Food Labels · 19 April 2013

I was amazed to read on its label that almonds are a good source of dietary fiber. Of course, I already knew that fact. I was simply amazed that it was on the label.

It seems a no brainer to me that plant-based, whole foods are good for us. They have macronutrients, micronutrients, phytonutrients, fiber, and every nutritional component we need to live and thrive. (Not much B12, but that is a different story.) So to see a claim like I saw on the almonds was rather humorous.

Then, I thought about it a little. Either the food industry is playing to what the media tells people is good for us and pointing out the current trend or we as consumers are so helplessly mired in eating habits that are detrimental to our health that the food industry must guide us in the right direction. There are probably other options, but I do not really believe that the food industry is trying to do us any favors. It is just trying to sell products.

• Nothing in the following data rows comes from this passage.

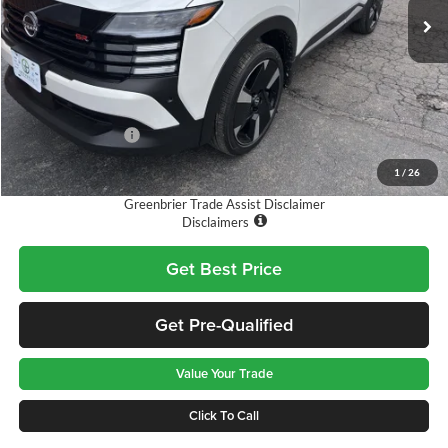
Ext.
Available For Sale
Less
MSRP:
$31,835
Doc Fee:
$575
Nissan Incentives:
-$2,500
Final Price
$29,910
1
/
26
Greenbrier Trade Assist Disclaimer
Disclaimers
Get Best Price
Get Pre-Qualified
Value Your Trade
Click To Call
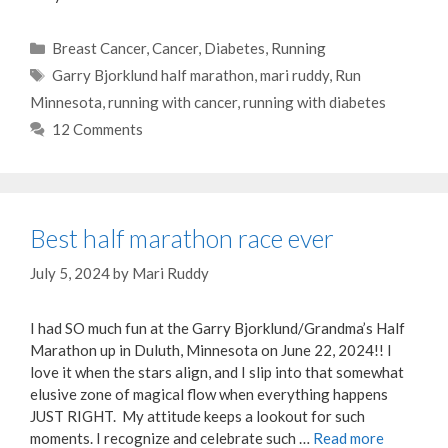
Categories
Breast Cancer
,
Cancer
,
Diabetes
,
Running
Tags
Garry Bjorklund half marathon
,
mari ruddy
,
Run
Minnesota
,
running with cancer
,
running with diabetes
12 Comments
Best half marathon race ever
July 5, 2024
by
Mari Ruddy
I had SO much fun at the Garry Bjorklund/Grandma’s Half
Marathon up in Duluth, Minnesota on June 22, 2024!! I
love it when the stars align, and I slip into that somewhat
elusive zone of magical flow when everything happens
JUST RIGHT. My attitude keeps a lookout for such
moments. I recognize and celebrate such …
Read more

We do need dietary fiber. But instead of trying to read a bunch of package labels to see if food has any nutrition, people ought to be gravitating toward plant-based, whole foods. Those foods have the most nutrition of any foods and unless they are prepared or packaged somehow (like my almonds), they usually have no labels. The farther away foods are from being whole, the less nutrition they have and the more they need labels to tell us that they actually have some value to our bodies (however dubious their claims).

I am not saying that we need to stop reading labels. (They can help us see that even seemingly wholesome foods might have added ingredients like sugar or salt.) But I still think it is funny seeing nutrition claims on whole foods. Still, I suppose seeing a nutrition label on a banana would be more humorous than reading the label on my almonds that proudly promotes the fact that they are a good source of dietary fiber.